▶ [Material for this task]:
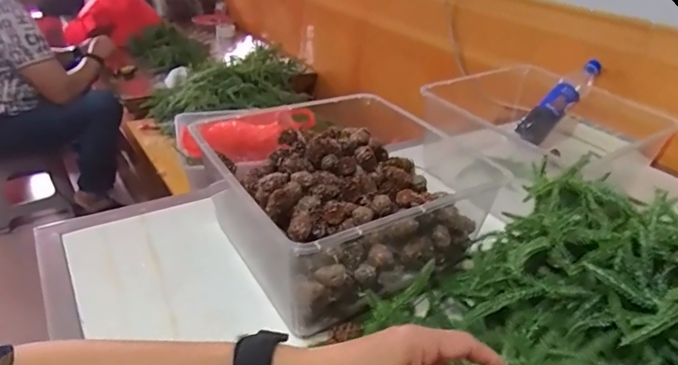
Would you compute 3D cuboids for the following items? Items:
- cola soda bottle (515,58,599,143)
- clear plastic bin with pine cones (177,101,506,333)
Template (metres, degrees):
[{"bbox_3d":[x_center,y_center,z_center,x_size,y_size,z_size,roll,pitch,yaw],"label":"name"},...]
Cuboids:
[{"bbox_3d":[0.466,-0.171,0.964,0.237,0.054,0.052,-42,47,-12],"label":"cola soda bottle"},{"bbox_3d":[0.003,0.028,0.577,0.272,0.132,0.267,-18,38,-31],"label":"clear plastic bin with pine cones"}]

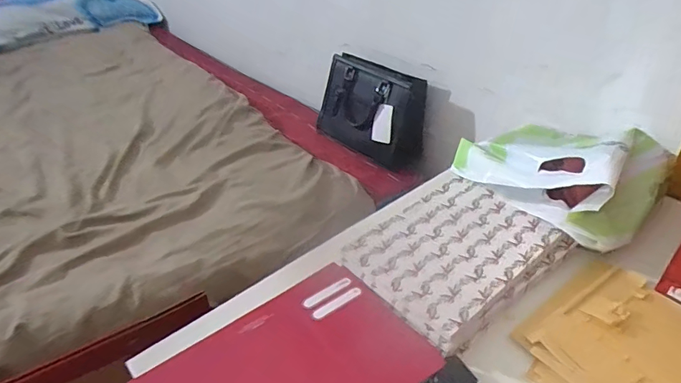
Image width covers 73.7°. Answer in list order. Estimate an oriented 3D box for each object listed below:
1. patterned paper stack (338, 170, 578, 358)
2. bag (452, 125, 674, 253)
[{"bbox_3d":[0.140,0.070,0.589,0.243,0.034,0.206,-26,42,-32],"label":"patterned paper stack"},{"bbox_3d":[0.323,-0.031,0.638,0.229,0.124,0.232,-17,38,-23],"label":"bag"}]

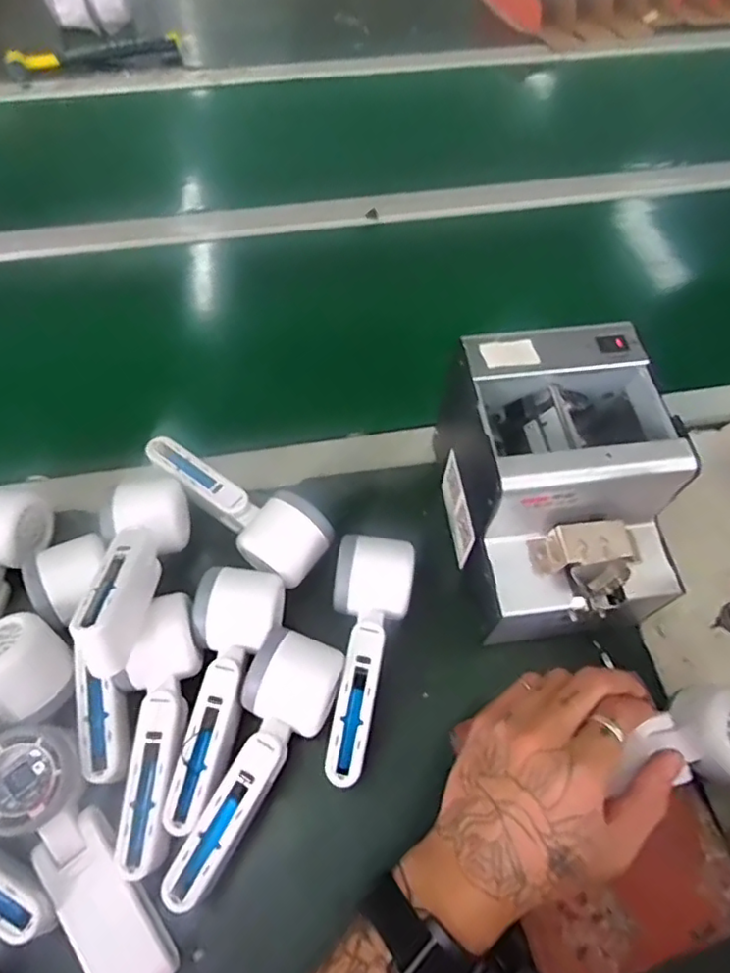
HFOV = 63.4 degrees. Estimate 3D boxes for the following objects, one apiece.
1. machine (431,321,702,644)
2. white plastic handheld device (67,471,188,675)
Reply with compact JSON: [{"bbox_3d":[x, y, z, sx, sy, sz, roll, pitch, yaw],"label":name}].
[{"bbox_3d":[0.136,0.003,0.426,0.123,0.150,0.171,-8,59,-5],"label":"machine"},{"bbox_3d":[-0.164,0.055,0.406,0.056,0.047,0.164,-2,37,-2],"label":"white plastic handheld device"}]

▶ [Task goal]:
Return the data verbatim, leaving out the pictures it holds.

▶ [Solution to the exercise]:
Would you compute 3D cuboids for the following items? Items:
- cola soda bottle (515,58,599,143)
- clear plastic bin with pine cones (177,101,506,333)
Template (metres, degrees):
[{"bbox_3d":[x_center,y_center,z_center,x_size,y_size,z_size,roll,pitch,yaw],"label":"name"},...]
Cuboids:
[{"bbox_3d":[0.466,-0.171,0.964,0.237,0.054,0.052,-42,47,-12],"label":"cola soda bottle"},{"bbox_3d":[0.003,0.028,0.577,0.272,0.132,0.267,-18,38,-31],"label":"clear plastic bin with pine cones"}]

Image width covers 73.7°. Answer in list order. Estimate an oriented 3D box for each object listed below:
1. patterned paper stack (338, 170, 578, 358)
2. bag (452, 125, 674, 253)
[{"bbox_3d":[0.140,0.070,0.589,0.243,0.034,0.206,-26,42,-32],"label":"patterned paper stack"},{"bbox_3d":[0.323,-0.031,0.638,0.229,0.124,0.232,-17,38,-23],"label":"bag"}]

HFOV = 63.4 degrees. Estimate 3D boxes for the following objects, one apiece.
1. machine (431,321,702,644)
2. white plastic handheld device (67,471,188,675)
Reply with compact JSON: [{"bbox_3d":[x, y, z, sx, sy, sz, roll, pitch, yaw],"label":name}].
[{"bbox_3d":[0.136,0.003,0.426,0.123,0.150,0.171,-8,59,-5],"label":"machine"},{"bbox_3d":[-0.164,0.055,0.406,0.056,0.047,0.164,-2,37,-2],"label":"white plastic handheld device"}]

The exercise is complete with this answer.